The data:
****************************************
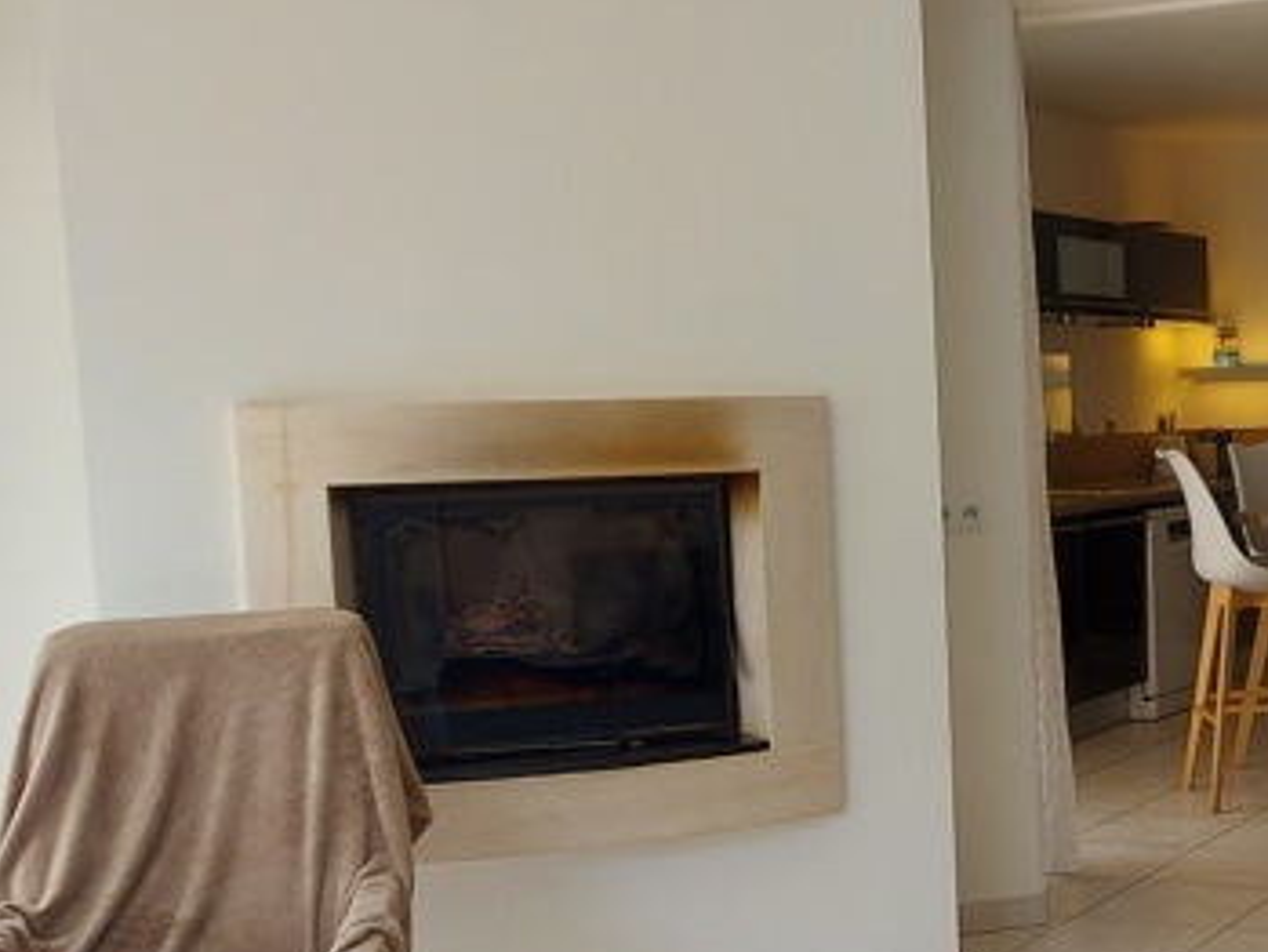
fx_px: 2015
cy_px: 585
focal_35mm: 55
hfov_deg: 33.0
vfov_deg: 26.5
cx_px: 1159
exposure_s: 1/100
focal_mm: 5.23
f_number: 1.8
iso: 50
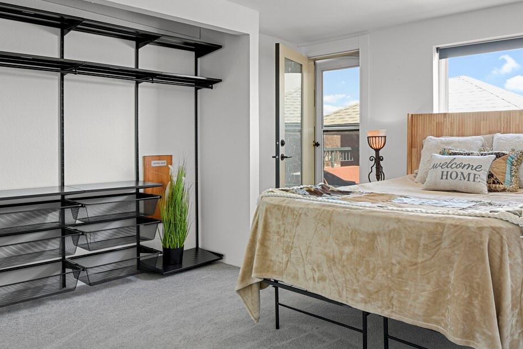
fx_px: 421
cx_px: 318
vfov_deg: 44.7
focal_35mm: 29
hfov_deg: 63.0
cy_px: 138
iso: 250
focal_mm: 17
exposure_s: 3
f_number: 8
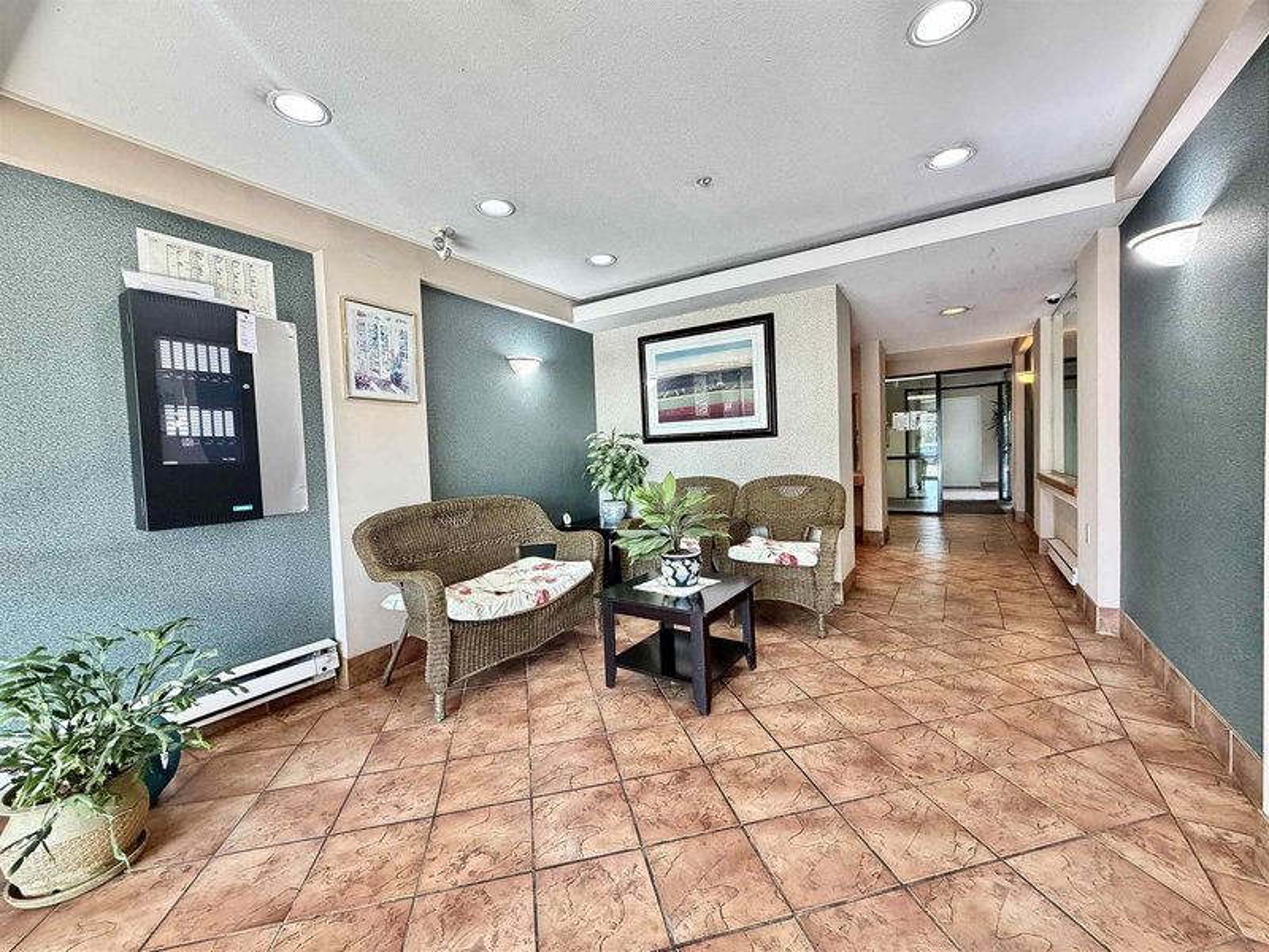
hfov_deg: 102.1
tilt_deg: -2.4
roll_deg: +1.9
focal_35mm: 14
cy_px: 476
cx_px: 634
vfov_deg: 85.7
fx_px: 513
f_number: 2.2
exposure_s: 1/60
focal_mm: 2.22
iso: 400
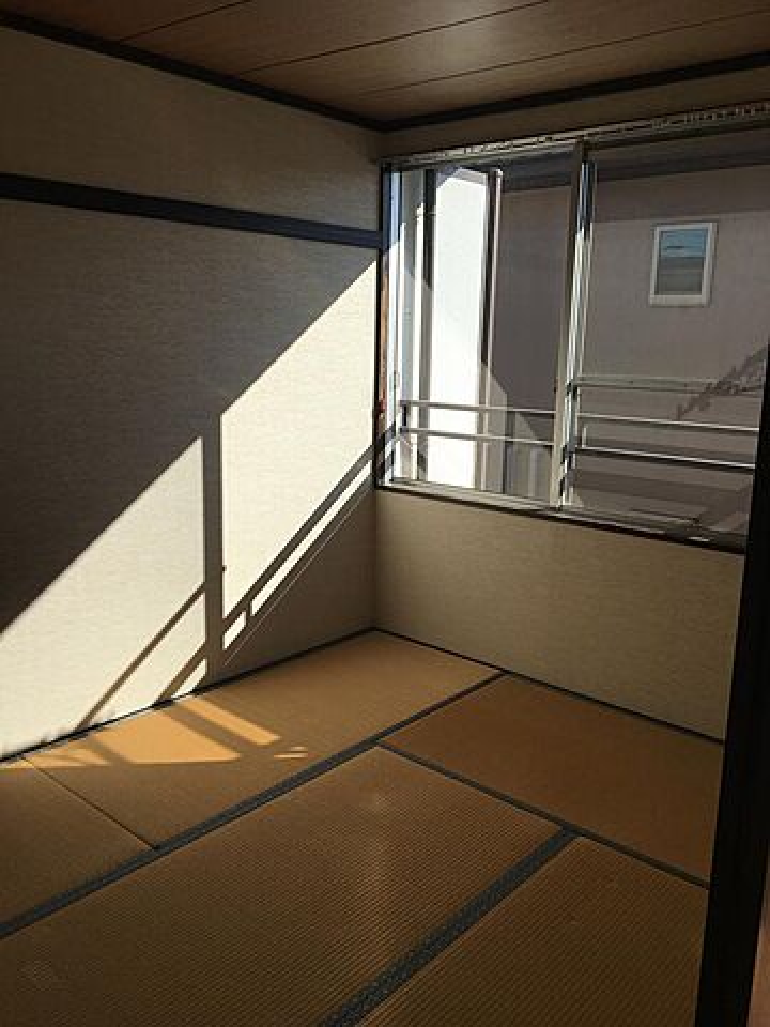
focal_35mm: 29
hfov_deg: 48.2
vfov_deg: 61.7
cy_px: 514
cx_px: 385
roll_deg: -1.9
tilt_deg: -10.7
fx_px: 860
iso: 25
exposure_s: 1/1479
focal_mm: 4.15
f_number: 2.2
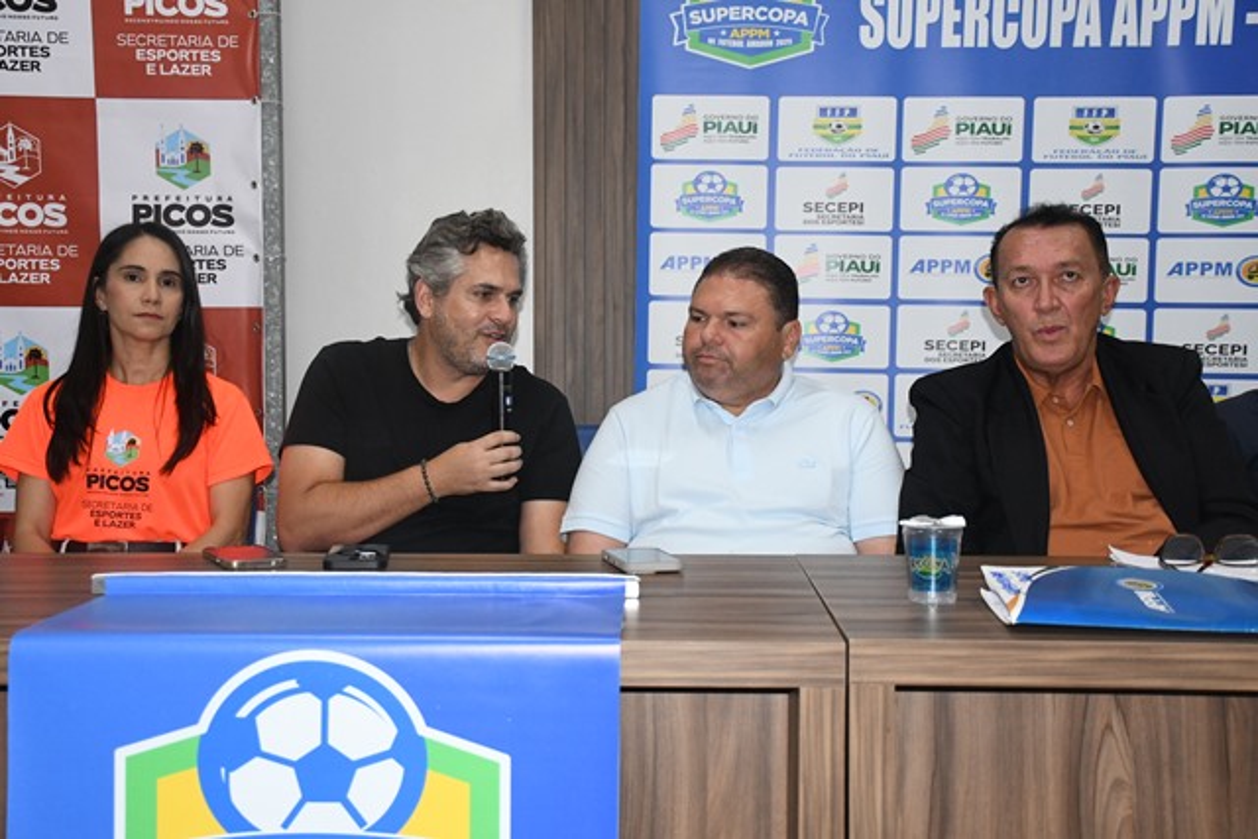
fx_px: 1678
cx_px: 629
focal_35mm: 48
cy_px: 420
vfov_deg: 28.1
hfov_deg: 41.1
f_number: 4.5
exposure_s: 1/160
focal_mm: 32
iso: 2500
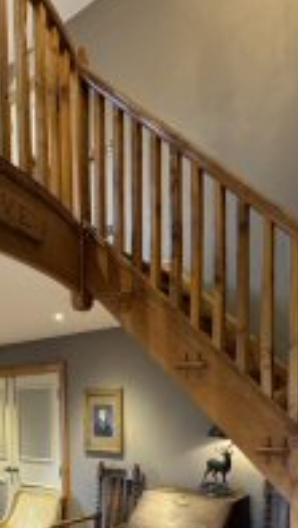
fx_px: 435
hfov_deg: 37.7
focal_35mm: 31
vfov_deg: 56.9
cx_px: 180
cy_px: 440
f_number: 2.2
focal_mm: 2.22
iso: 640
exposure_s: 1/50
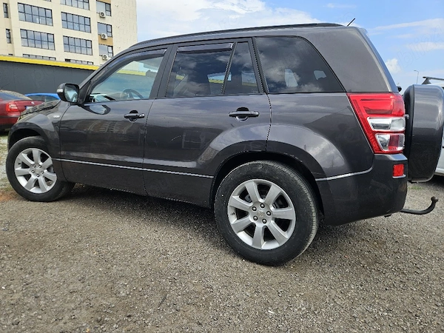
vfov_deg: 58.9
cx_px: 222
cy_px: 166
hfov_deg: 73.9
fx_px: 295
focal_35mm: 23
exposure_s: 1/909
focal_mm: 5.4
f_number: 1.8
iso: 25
****************************************
What you will do: Leave out the pictures and return the rest of the records exactly.

Your response:
fx_px: 2015
cy_px: 585
focal_35mm: 55
hfov_deg: 33.0
vfov_deg: 26.5
cx_px: 1159
exposure_s: 1/100
focal_mm: 5.23
f_number: 1.8
iso: 50
fx_px: 421
cx_px: 318
vfov_deg: 44.7
focal_35mm: 29
hfov_deg: 63.0
cy_px: 138
iso: 250
focal_mm: 17
exposure_s: 3
f_number: 8
hfov_deg: 102.1
tilt_deg: -2.4
roll_deg: +1.9
focal_35mm: 14
cy_px: 476
cx_px: 634
vfov_deg: 85.7
fx_px: 513
f_number: 2.2
exposure_s: 1/60
focal_mm: 2.22
iso: 400
focal_35mm: 29
hfov_deg: 48.2
vfov_deg: 61.7
cy_px: 514
cx_px: 385
roll_deg: -1.9
tilt_deg: -10.7
fx_px: 860
iso: 25
exposure_s: 1/1479
focal_mm: 4.15
f_number: 2.2
fx_px: 1678
cx_px: 629
focal_35mm: 48
cy_px: 420
vfov_deg: 28.1
hfov_deg: 41.1
f_number: 4.5
exposure_s: 1/160
focal_mm: 32
iso: 2500
fx_px: 435
hfov_deg: 37.7
focal_35mm: 31
vfov_deg: 56.9
cx_px: 180
cy_px: 440
f_number: 2.2
focal_mm: 2.22
iso: 640
exposure_s: 1/50
vfov_deg: 58.9
cx_px: 222
cy_px: 166
hfov_deg: 73.9
fx_px: 295
focal_35mm: 23
exposure_s: 1/909
focal_mm: 5.4
f_number: 1.8
iso: 25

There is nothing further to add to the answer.